Valve has moved quickly to outlaw automated keyboard features.
This is 100% justified.
These types of features have been regulated in fighting games for a long time. The ideal situation here would be for Razer to open source their firmware and establish a community-driven approved firmware design and let valve greenlight a specific configuration which can be parsed by the game’s executable (or, for tournaments, can be flashed for valid gameplay).
That’s my 2 cents at least.
Are you going to ban mice that are too light? How about super low latency peripherals? Are monitors next? Is there a limit for the specs on those?
I really can’t see how this makes sense for you.
It’s scripting to change your character movement. The super light mouse doesn’t move itself. How is that even comparable in your mind?
Imagine if you had a mouse that stopped moving when your crosshair passed over an enemy. Is that acceptable?
The super light mouse doesn’t move itself.
These keyboards also don’t move your character on their own. They simply allow you to react faster by not requiring you to fully depress the key before the other input is accepted. This is simillar to banning n-key rollover if something like 4-key rollover was the norm. It’s an improvement on movement and raises the skill ceiling.

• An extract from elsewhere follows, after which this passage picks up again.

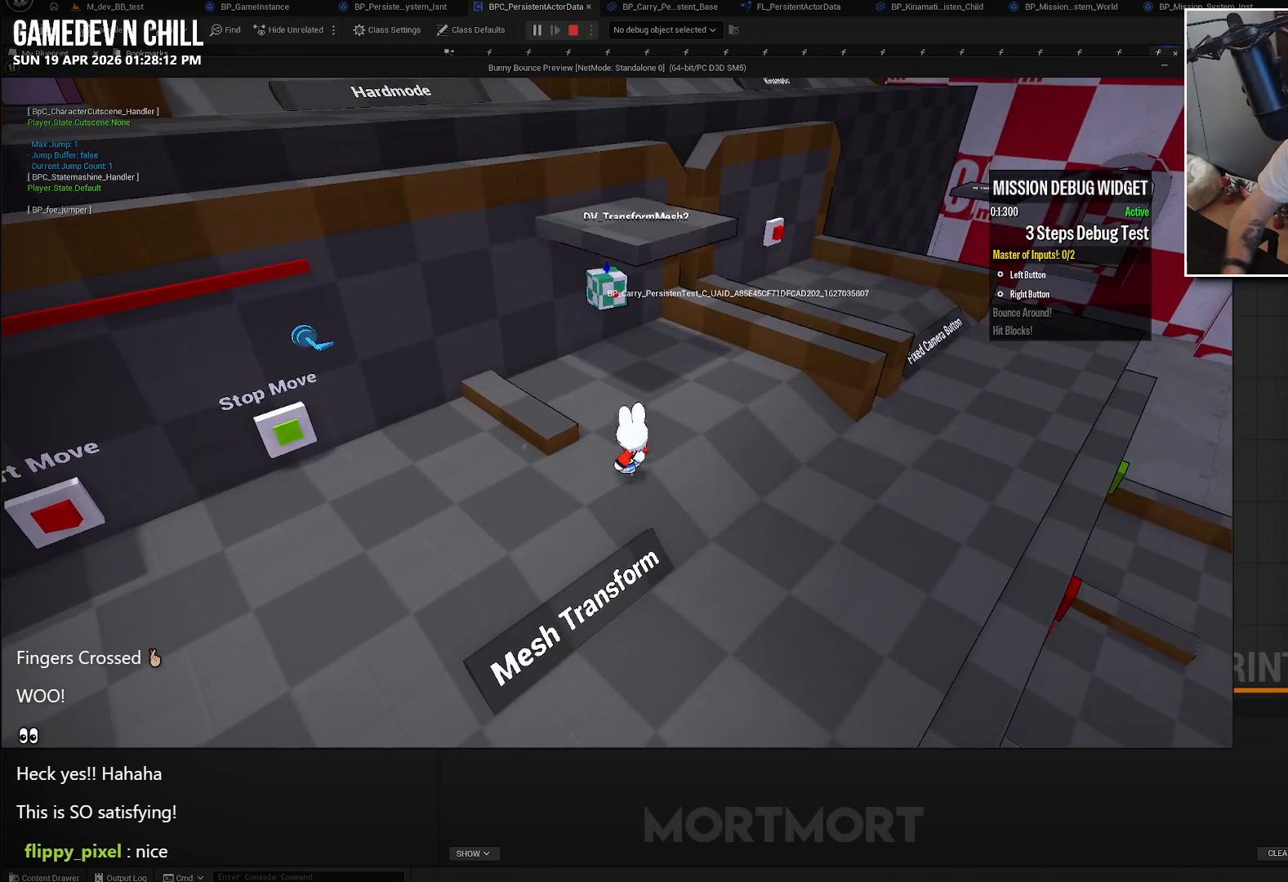
{"buttons": [], "left_stick": "up", "right_stick": "center", "events": [[167, "A", "up"], [167, "left_stick", "up"], [350, "A", "down"], [350, "X", "down"], [433, "A", "up"], [467, "X", "up"]]}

To top it all off, this feature is not hardware restricted. Unlike wooting’s other things like setting the key depress distance, which you can do because they have optical switches.
Imagine if you had a mouse that stopped moving when your crosshair passed over an enemy. Is that acceptable?
No. But that example is also nothing like the feature being discussed here. Are you sure you understand what this does?
The problem is that these create input events on behalf of the user. forexample: When pressing A while still having D pressed, the keyboard sends a KEY_UP=D event even as the user is still pressing D.
As for your comparisom, lowering latency is something different, if anything it’s attempting to make the users actions registered more accurately.
Do note that without this kind of processing, the games already knows that D is still pressed while A is presses, and they decide how to act on it. Games handle this differently, a common one being both keys as “stand still”.
So we’re:
- creating new input eventson behalf of the user
- tricking the game to to avoid a state the devs have intended
- resulting in a huge advantage for the player.
In my opinion this should be implemeted on a OS level for all to use, but I don’t struggle one bit to see how this is disruptive and a no-go in competitive games.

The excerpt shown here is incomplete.